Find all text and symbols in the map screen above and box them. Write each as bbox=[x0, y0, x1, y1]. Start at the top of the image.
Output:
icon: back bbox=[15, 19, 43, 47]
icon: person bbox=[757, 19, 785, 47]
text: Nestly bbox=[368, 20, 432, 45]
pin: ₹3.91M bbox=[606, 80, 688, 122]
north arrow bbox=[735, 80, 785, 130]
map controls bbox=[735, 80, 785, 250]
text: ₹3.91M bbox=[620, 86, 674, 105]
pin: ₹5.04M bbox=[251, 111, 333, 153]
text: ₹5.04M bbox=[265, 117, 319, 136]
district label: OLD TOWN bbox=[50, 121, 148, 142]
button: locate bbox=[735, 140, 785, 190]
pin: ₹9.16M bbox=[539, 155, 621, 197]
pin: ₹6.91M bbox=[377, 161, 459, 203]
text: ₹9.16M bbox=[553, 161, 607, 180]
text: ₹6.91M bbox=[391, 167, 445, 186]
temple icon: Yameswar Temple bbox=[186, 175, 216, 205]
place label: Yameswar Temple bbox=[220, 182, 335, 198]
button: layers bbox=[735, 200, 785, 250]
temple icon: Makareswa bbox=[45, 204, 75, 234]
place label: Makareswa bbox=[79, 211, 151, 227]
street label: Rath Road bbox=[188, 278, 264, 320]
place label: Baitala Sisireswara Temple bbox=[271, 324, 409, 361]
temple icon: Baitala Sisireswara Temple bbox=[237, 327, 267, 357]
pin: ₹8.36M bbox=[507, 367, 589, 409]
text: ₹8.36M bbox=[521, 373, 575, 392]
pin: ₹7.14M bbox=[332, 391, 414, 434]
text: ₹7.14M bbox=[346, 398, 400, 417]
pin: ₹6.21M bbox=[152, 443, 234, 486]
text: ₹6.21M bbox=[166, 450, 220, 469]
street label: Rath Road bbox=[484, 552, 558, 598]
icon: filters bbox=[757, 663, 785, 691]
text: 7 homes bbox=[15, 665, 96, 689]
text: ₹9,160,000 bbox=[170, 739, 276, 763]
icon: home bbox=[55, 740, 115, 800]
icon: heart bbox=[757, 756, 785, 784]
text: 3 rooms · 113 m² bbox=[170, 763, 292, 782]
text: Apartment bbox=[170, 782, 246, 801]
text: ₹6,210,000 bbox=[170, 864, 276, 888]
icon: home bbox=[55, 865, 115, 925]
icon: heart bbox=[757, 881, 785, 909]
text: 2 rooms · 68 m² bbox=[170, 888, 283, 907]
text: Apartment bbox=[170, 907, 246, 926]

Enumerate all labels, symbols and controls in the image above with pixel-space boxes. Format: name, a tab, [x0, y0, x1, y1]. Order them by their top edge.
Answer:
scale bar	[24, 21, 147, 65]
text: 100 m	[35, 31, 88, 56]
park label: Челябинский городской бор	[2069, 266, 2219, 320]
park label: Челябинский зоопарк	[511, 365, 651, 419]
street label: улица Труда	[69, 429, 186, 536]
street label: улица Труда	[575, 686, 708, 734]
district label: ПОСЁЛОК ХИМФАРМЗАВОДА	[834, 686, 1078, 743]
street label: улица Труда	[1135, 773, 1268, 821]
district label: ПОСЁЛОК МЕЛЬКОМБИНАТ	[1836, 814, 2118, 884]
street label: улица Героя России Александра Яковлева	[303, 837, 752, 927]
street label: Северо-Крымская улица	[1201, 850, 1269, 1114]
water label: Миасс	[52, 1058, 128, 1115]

════════════════

• _ASSIGNMENT_
Lines holding "Apartment" are the ones to copy; find all of them in the listing.

• _RESULT OF THIS EXERCISE_
text: Apartment bbox=[170, 782, 246, 801]
text: Apartment bbox=[170, 907, 246, 926]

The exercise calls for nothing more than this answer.